I believe that the CPU v-cache die has been specifically tailored for the Zen 3 base die. If they want to use SoIC with RDNA3 they would need to design something specific for that.

 

[Glo.]

I don't see how AMD could reuse the same cache dies between CPU and GPU. There are various factors that make them incompatible:

• CPU is using 64-byte cache lines and GPU is using 128-byte ones. Unless the whole cache hierarchy in RDNA3 is overhauled.
• The CPU L3 cache is a high frequency design that needs to operate at over 3GHz with low latency, there is no such high of a requirement for GPU.
• The current v-cache die is an add-on on top of 32MB of base die cache, it will not work without it. I also doubt AMD will remove L3 cache from Zen base dies until they get VERY confident about SoIC, including having low cost.

I believe that the CPU v-cache die has been specifically tailored for the Zen 3 base die. If they want to use SoIC with RDNA3 they would need to design something specific for that.

I think in this topic upcoming video that Paul from RedGamingTech touted will be very important, and will shed some light.

Stay tuned, guys .

 

[Mopetar]

I don't see how AMD could reuse the same cache dies between CPU and GPU. There are various factors that make them incompatible:

• CPU is using 64-byte cache lines and GPU is using 128-byte ones. Unless the whole cache hierarchy in RDNA3 is overhauled.
• The CPU L3 cache is a high frequency design that needs to operate at over 3GHz with low latency, there is no such high of a requirement for GPU.
• The current v-cache die is an add-on on top of 32MB of base die cache, it will not work without it. I also doubt AMD will remove L3 cache from Zen base dies until they get VERY confident about SoIC, including having low cost.

I believe that the CPU v-cache die has been specifically tailored for the Zen 3 base die. If they want to use SoIC with RDNA3 they would need to design something specific for that.
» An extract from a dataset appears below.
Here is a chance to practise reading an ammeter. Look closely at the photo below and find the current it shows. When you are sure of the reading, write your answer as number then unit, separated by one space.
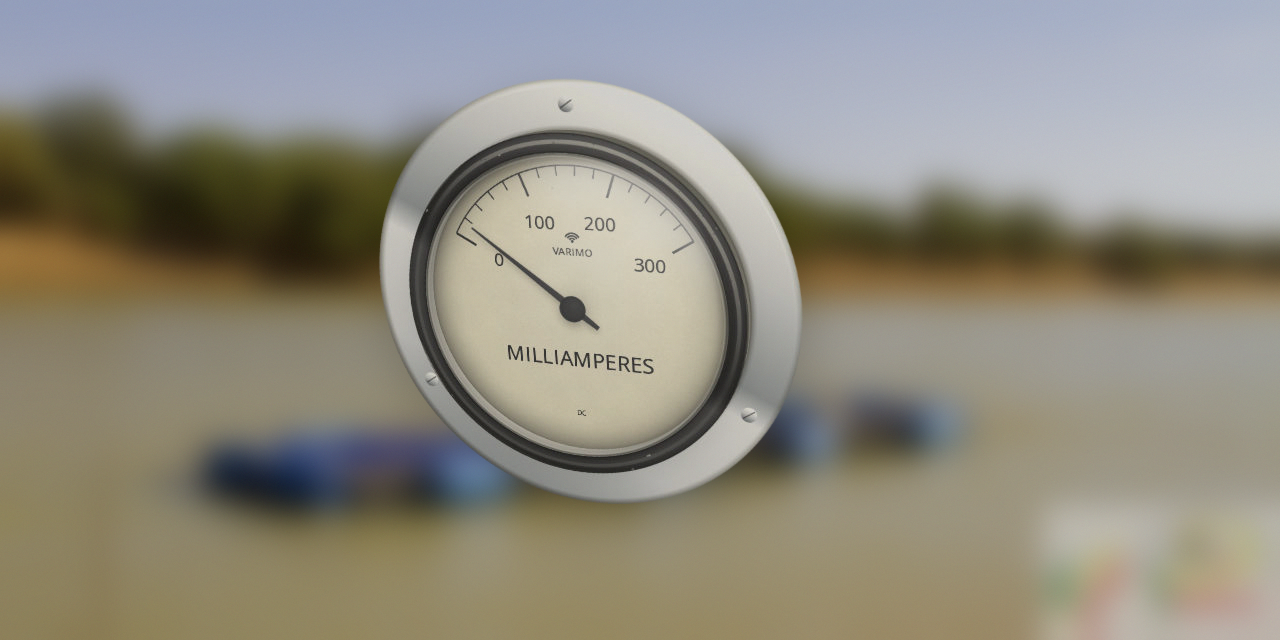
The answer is 20 mA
Just store the two halves of the line in two different chips. Since the v-cache chips don't have the controller (or any more of it than necessary for basic functionality) built in it's probably not too difficult to recycle them. There's also no reason that they couldn't run the cache at a different frequency than the core clock rate. RDNA can already clock high, but if RDNA3 won't see uplifts there just clock the cache at 2x the core of synchronization is a big issue.

 

[RnR_au]

Cache dies cost less than normal logic dies as they have a lot less layers to get through.

Thats a really interesting point. Do we know the layer difference between logic and cache dies? Roughly?

 

[A///]

Did I read right that the first RDNA3 card being released will be the entry model that will use a legacy GPU die and not MCM?